The 29-year-old also testified that she suffers several mental health challenges including depression, anxiety, bipolar disorder, and personality disorder.
Hynes is calling for the charge of impaired driving while exceeding the prescribed blood-drug concentration of THC causing the death of Maurice to be dropped, citing a violation of Kennedy’s Charter rights.
Outside the courthouse, Hynes said he likens it to a kind of “domino” effect, with the question of whether Kennedy’s statements should be admitted as evidence and whether police have the right to demand roadside screening tests.

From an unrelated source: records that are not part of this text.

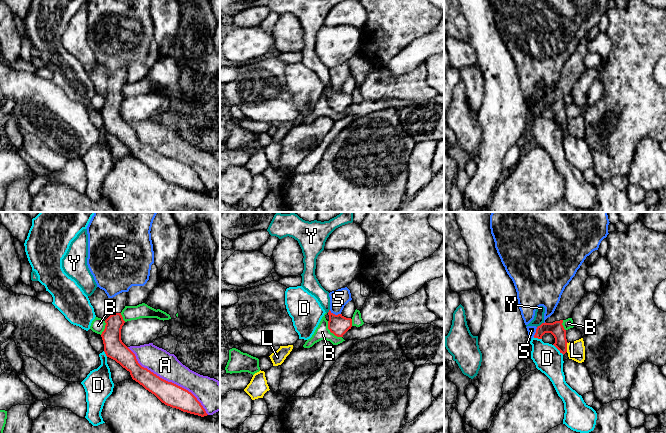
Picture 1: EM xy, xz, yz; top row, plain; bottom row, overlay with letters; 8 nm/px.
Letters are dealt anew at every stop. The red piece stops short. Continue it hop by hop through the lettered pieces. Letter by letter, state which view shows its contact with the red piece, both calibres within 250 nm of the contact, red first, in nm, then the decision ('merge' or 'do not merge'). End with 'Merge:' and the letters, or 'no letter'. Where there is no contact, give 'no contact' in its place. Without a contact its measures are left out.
A: meets red in xy; 180 nm thick on the red side, 200 nm on the other; do not merge
B: meets red in xz; 160 nm thick on the red side, 120 nm on the other; do not merge
D: meets red in yz; 120 nm thick on the red side, 220 nm on the other; do not merge
L: meets red in yz; 120 nm thick on the red side, 140 nm on the other; do not merge
S: meets red in xz; 160 nm thick on the red side, 140 nm on the other; do not merge
Y: meets red in yz; 120 nm thick on the red side, 80 nm on the other; do not merge
Merge: no letter

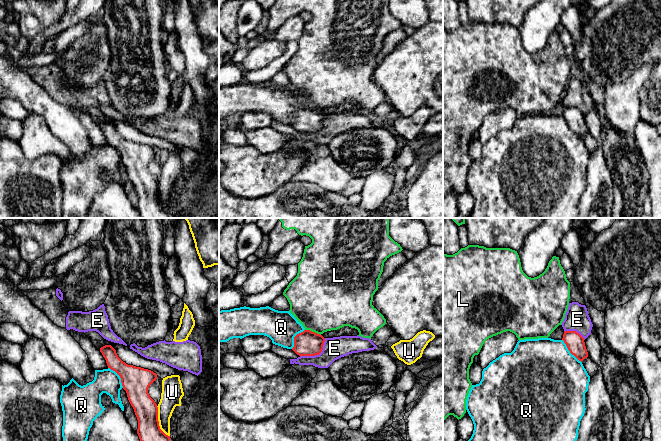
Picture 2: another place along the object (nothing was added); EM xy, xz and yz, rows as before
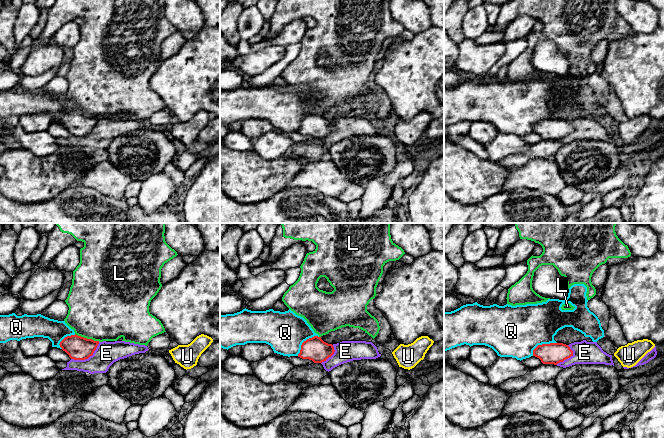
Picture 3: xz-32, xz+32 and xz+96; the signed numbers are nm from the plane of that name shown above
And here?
E: meets red in xz; 200 nm thick on the red side, 180 nm on the other; do not merge
L: meets red in xz; 200 nm thick on the red side, 480 nm on the other; do not merge
Q: meets red in yz; 150 nm thick on the red side, 500 nm on the other; do not merge
U: meets red in xy; 190 nm thick on the red side, 170 nm on the other; do not merge
Merge: no letter

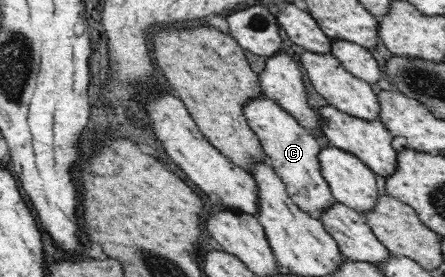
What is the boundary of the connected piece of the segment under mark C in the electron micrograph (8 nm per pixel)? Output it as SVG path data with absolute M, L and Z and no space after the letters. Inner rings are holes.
M263 93L243 105L243 114L250 129L258 136L264 154L268 156L268 163L286 184L290 199L298 204L302 211L306 211L314 219L319 219L320 214L336 201L328 182L321 174L318 155L322 151L322 146L316 136Z

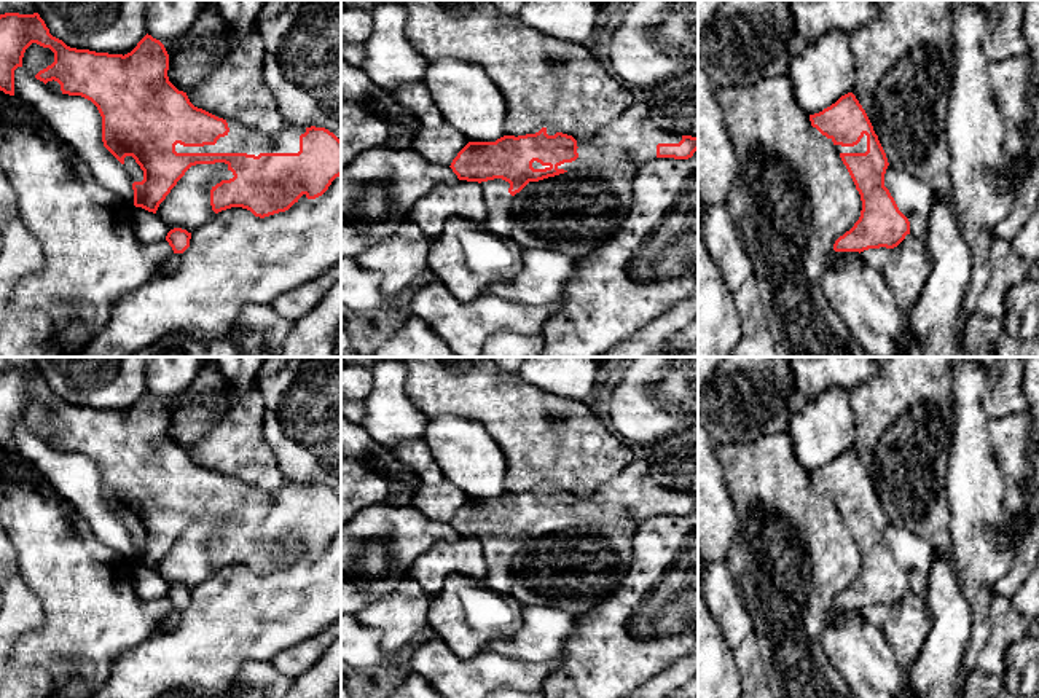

“The constitutional challenge is about a section of the Criminal Code that says compelled statements can be used to support a roadside screening demand, or a breath demand, or a blood demand or something,” Hynes said. “We’re saying that section of the Criminal Code is unconstitutional.
“We’re also saying the police, separately, violated her rights in a bunch of different ways that when you add everything up, you get the statement of the case gets thrown out.”
Hynes also said it was Kennedy’s decision to testify.
“In an application like this, she has to establish certain things … She has to establish on a balance of probabilities that her statements were, in fact, compelled,” he explained.
Earlier in the day, the Crown wrapped up its case with testimony from Staff Sgt. Devon Racicot of the Saskatoon police. He testified to the number of officers who’d had either field sobriety training or Drug Recognition Enforcement (DRE) training, or who’d been trained in obtaining oral fluids.
Racicot told the court that as of September 2021, there were 479 Saskatoon police officers, 57 of whom had field sobriety training and 21 who had DRE training. On the day Maurice was killed, four officers were on shift who had completed their field sobriety training, while two officers with DRE training were also on duty.
Court heard that some of the training for the various courses needed to be completed outside of the province, including the U.S., Vancouver, or Ottawa, and that during 2020 and 2021, courses had been suspended because of the COVID pandemic.
The SPS did not have control over the intake numbers for the courses, but could put forward any number of officers who wanted to take the specialized training.
Hynes said it’s expected the judge will hear some preliminary arguments later this week to find out whether the constitutional challenge can move ahead, and the defence filing supporting material for a Jordan application, alleging the trial has not taken place within a reasonable amount of time.